Passage for review
<<<<

I’ve heard from readers wanting to know if I tried using cloth diapers while living in an apartment without an in-unit washer/dryer.
Here’s a more current post on the topic (and here’s my old post). Oh dear, this is going to be long. I hope it’s helpful to some of you.
To the point, no, I did not try cloth diapers for my son when we lived without our own washer/dryer. Keeping up with the regular laundry was enough of a challenge, and that I didn’t want to use cloth badly enough to make it work.
Instead, I took advantage of drugstore deals to collect six months + worth of diapers. When Johnny was 6 months, we moved to an apartment with its own washer/dryer and I bought cloth diapers soon after. For awhile, Johnny was wearing cloth all the time. He’s now back in disposables at night because the only leak-proof cloth diaper I’ve been able to use for him is ginormous and uncomfortable for him. I’m going to test one other cloth option for nights.
Looking back, I’m glad I cut myself a break. Using cloth would have been too much for me to handle. However, if you’re really determined to make cloth work for your family, it can be done.
Baby diaper phases:
– – – I am told that stools from 100% breastfed babies are different than stools from a baby who has had formula. Supposedly, you can put a soiled diaper in your pail without doing anything else to it, and the mess will come out in the wash. This is just what I’ve heard — my son was eating solids when we started cloth so I haven’t seen this first-hand.
However, I have had plenty of diaper blow-outs during that phase, which required me to rinse his clothes/sheets/whatever by hand in the sink. The mess really did come out, and I used Oxyclean to remove lingering stains. Laying items in the sunlight is supposed to bleach stains out naturally, but if you’re in an apartment you may not have a place to do this. I don’t.

>>>>

Data below
<<<<

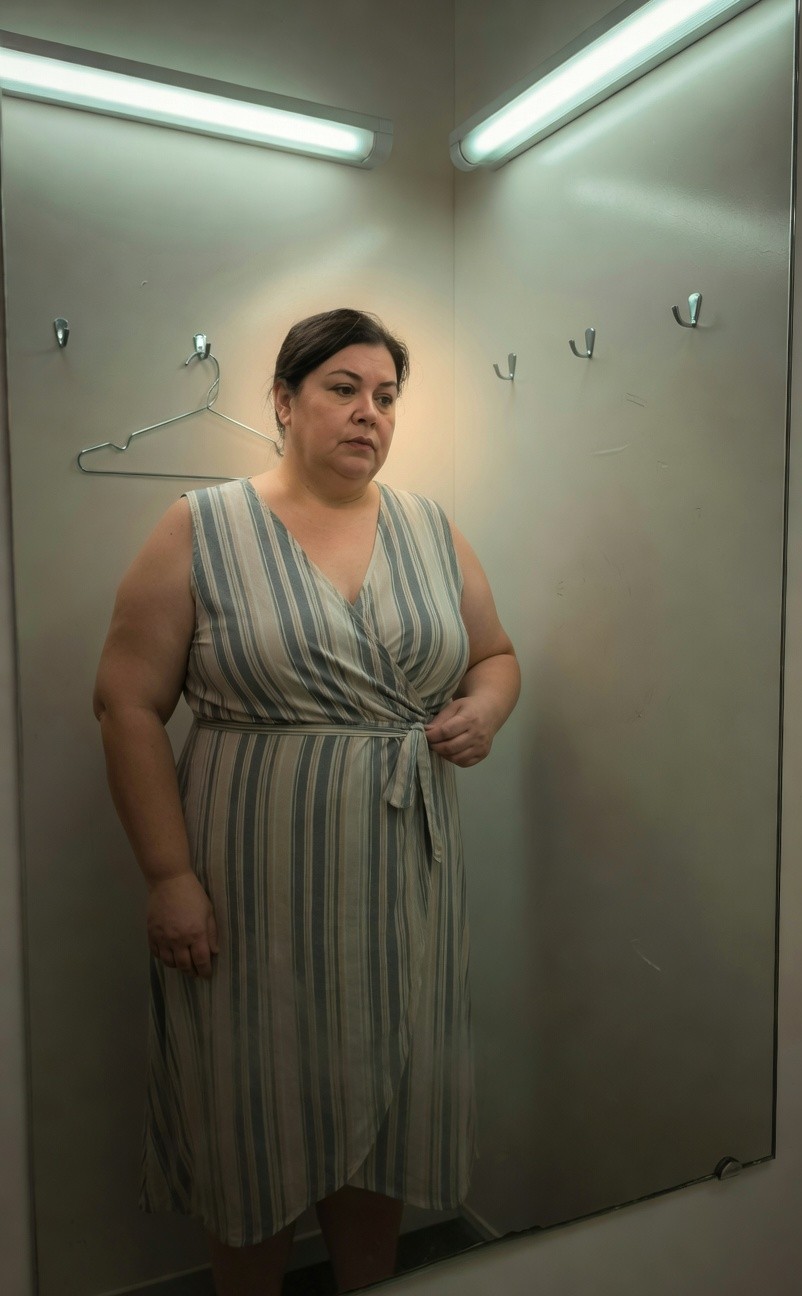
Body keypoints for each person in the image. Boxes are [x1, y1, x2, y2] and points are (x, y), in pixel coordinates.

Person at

>>>>

Required actions
1. In two sentences, summarize the post on cloth diapers and apartment laundry.
2. Write the next part of the post on cloth diapers and apartment laundry, continuing from its final sentence.

Answers by item number
1. The writer skipped cloth diapers while living in an apartment without an in-unit washer/dryer, stockpiled disposables through drugstore deals instead, and bought cloth after moving to a unit with its own machines when Johnny was 6 months old, though he now wears disposables at night. The writer is glad to have taken that break but says determined families can make cloth work, and recalls hand-rinsing blow-out messes in the sink and removing the lingering stains with Oxyclean.

2.
– – – During this 0-6 month no-solids/no-formula phase, you’re going to go through a lot of diaper changes per day if your baby’s bowel is anything like my son’s was. We’re talking 10-15 changes in a 24-hour period, easily.
– – – Once you introduce solids, your baby’s stools will change. They’ll no longer be fairly unoffensive. No no, they’ll be sticky, mucky and smelly. You WILL need a diaper sprayer and possibly a scraper/spatula to remove the muck. For this phase, I strongly suggest using flushable diaper liners. You lay a liner over a diaper and once dirty, you can peel it off the diaper and plop it into the toilet.
With Johnny, this disgusting phase lasted 3-4 months. It would have been shorter if he ate more solids. I think.
– – – Once your baby gets beyond the mucky phase, using cloth diapers will be substantially easier. You hold the diaper over the toilet, give a little shake, and it just plops! There’s a little skid mark, sure, but it’s not terrible. I even do the “plop” when he’s in a disposable because that just seems less gross to me.
THIS is the phase that would be easiest on the cloth-diapering-sans-washer mama. Your baby will be using fewer diapers per day. Johnny uses oh, 4-6 in a 24-hour period at 13 months of age. Fewer diapers + ploppable poops makes it all-around easier.
If you do want to give cloth diapering a try from the beginning, I would suggest trying a diaper sprayer on all dirty diapers, even if you don’t have to.
- Plan on doing at least two wash loads per cycle. Coin-op machines are a pain since there usually isn’t a “rinse-only” or soak setting. You’ll probably have to do two (or maybe three?) cycles to get them clean.
- Your neighbors may not appreciate knowing your baby’s dirty diapers swirled around in the communal machines. Yes, they’re clean now, but they may not like the “ick” factor.
- Look into a portable washing machine that hooks up to your sink. This wasn’t allowed at my old apartment, but if you can get one, this’ll save you a lot of hassle!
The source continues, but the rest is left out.